### EXERCISE
Search the data for the string "file" and gather each line it is in.

### AVAILABLE RECORDS
^^^^^^^^^^^^^^^^
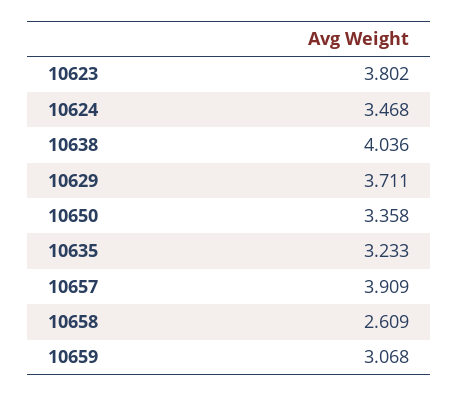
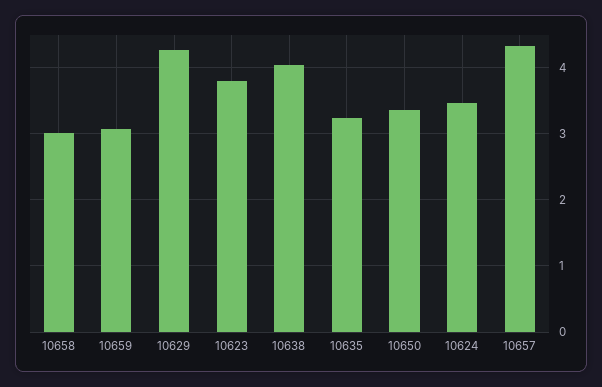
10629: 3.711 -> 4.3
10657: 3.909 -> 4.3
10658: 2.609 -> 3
^^^^^^^^^^^^^^^^
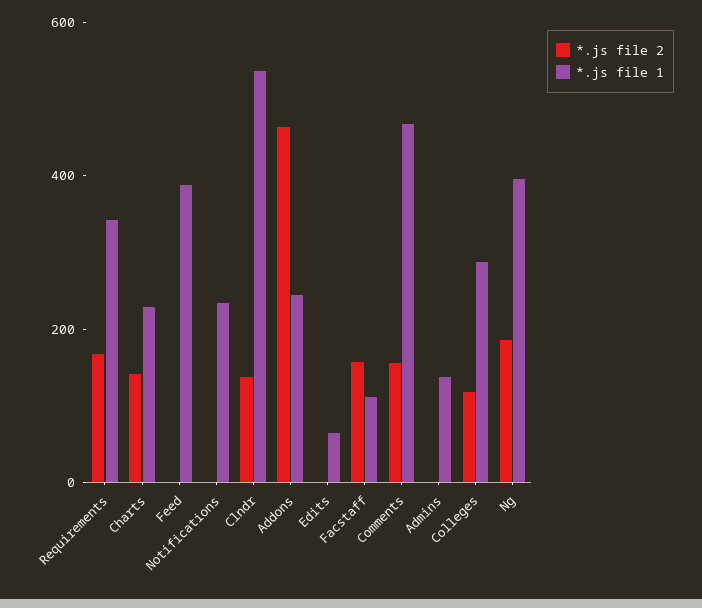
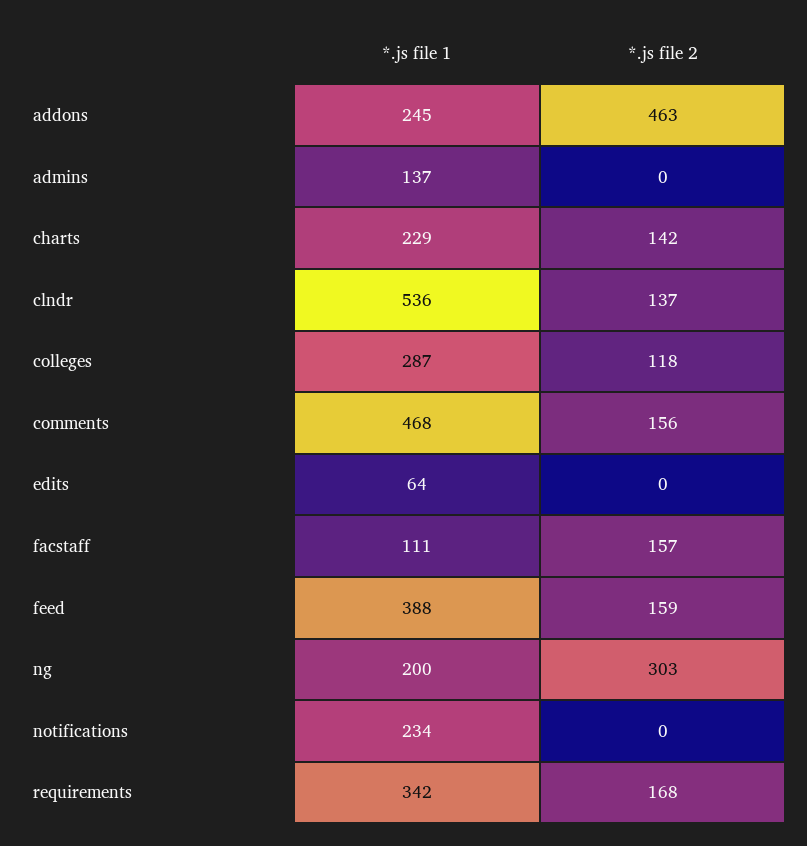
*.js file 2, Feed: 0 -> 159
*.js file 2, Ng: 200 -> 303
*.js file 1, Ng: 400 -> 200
^^^^^^^^^^^^^^^^
### ANSWER FOR THIS EXERCISE
*.js file 2, Feed: 0 -> 159
*.js file 2, Ng: 200 -> 303
*.js file 1, Ng: 400 -> 200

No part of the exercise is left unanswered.